Musik an sich


Artikel
Johann Hinrich Claussen stellt die klassische Kirchenmusik im Längsschnitt dar




Info
Autor: Johann Hinrich Claussen

Titel: Gottes Klänge. Eine Geschichte der Kirchenmusik

Verlag: Verlag C. H. Beck

ISBN: 978-3-406-66684-1

Preis: € 24,95

364 Seiten


„Geschichte der klassischen Kirchenmusik“ wäre ein passenderer Untertitel für Claussens Werk gewesen. Wer sich mit Tonbeispielen zu dem Buch versorgen möchte, muss die Klassikabteilung des Plattenladens nur einmal kurz verlassen, um am Gospel-Regal vorbei zu gehen. Claussen schlägt im Wesentlichen einen Bogen vom Mittelalter bis hin zu Mendelssohn. Das 20. Jahrhundert endet bei ihm im Grunde schon vor dem 2. Weltkrieg. Das ist ihm auch durchaus bewusst. Eine Zukunft der Kirchenmusik im glaubensschwachen Europa und Nordamerika sieht er eher skeptisch. Und auch mit der Gegenwart scheint er wenig anfangen zu können. Wenn überhaupt erwartet er sie im Bereich der schnell wachsenden, glaubensstarken Pfingstkirchen in Afrika und Südamerika.

Dabei ist ihm klar, dass der Begriff der Kirchenmusik spätestens mit Erreichen der Klassik (Händel, Mozart, Mendelssohn) geweitet werden muss. Ein kirchlicher Konservativismus führt damals dazu, dass sich geistliche und religiöse Musik in die profanen Konzertsäle verlagert und sich damit endgültig aus jedem liturgischen Rahmen löst. Von nun an spricht Claussen vermehrt von Christentumsmusik. Sein Blick ist dabei stark auf Deutschland fixiert. Mit Händel geht es kurz nach England. Britten wird kurz erwähnt. Nur das in seinem Buch eher als Appendix erscheinende Kapitel über den nordamerikanischen Gospel verlässt Deutschland und Europa wirklich. Hier konzentriert sich Claussen auf die Anfänge und geht kaum über Mahalia Jackson hinaus.

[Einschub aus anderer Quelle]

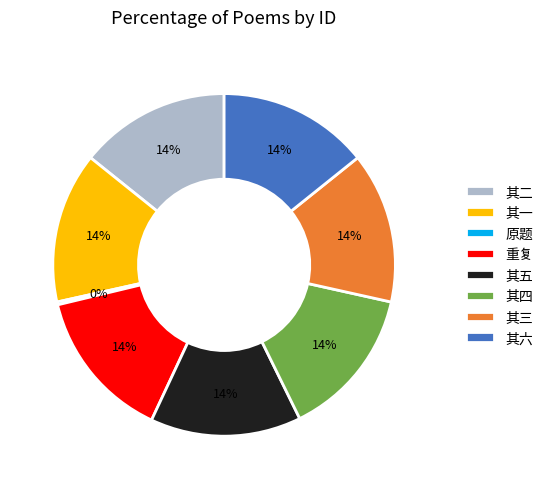

Is there a majority slice in this chart?

No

Der mit dem Begriff Christentumsmusik verbundene Erkenntnisfortschritt macht vor dem Bereich der Popularmusik allerdings konsequent Halt. Hier hält sich Claussen vornehm heraus. Er kennt keinen Sacropop, keinen Lobpreis. Soul, Blues und der spezifisch christliche Reggae finden nicht statt. Von explizit christlicher Musik, die sich weltlich entstandener Musikstile bedient, ganz zu schweigen. Man denke an den Rock'n'Roll eines Larry Norman, die progressiven Konzeptalben von Neal Morse oder ganz Heerscharen von Bands im Nu- und Modern Metal Bereich. Direkt äußert sich der Autor zu dieser Reduktion nicht. In verschiedenen abschätzigen Seitenbemerkungen wird seine Geringschätzung der Popularmusik aber mehr als erkennbar.

Cliff Richard, Saviour Machine, Mortification, Manfred Siebald, Habakuk – die Namen sich explizit christlich - oft missionarisch - äußernder Musiker, die auch außerhalb enger Kirchenmilieus rezipiert wurden, ist viel zu lang, um sie hier darstellen zu können. Warum Claussen diese Trends nicht berücksichtigt, bleibt in seinem Werk offen.

Nicht vorwerfen kann man ihm die Tatsache, dass er sich sehr deutlich auf die Hauptstraße der christlichen Musik konzentriert. Das bedeutet zwar, dass man praktisch keinen Künstler kennen lernt, den man nicht sowieso schon kannte. Aber es ermöglicht Claussen, zentrale Werke sehr intensiv und vertieft zu beleuchten und zu analysieren. Eine der spannenden Seiten seines Buches.

Ein anderes A-Ha-Erlebnis ist Claussens Behandlung der frühen Kirchenmusik. Hier liefert er eine erhellend verdunkelnde Perspektive. Je weiter man zurückblickt, desto weniger kann man, gerade im Blick auf Musik sagen. Hörbeispiele gibt es naturgemäß nicht. Und wie beschränkt die Möglichkeiten schriftlicher Überlieferung sind, erläutert Claussens, indem er die Geschichte der Notenschreibung darstellt.

Ein Werk, das im Blick auf seinen Selbstanspruch eine Geschichte der Kirchenmusik zu sein, seine Grenzen hat; innerhalb dieser Grenzen aber viel Wissenswertes fundiert darstellt.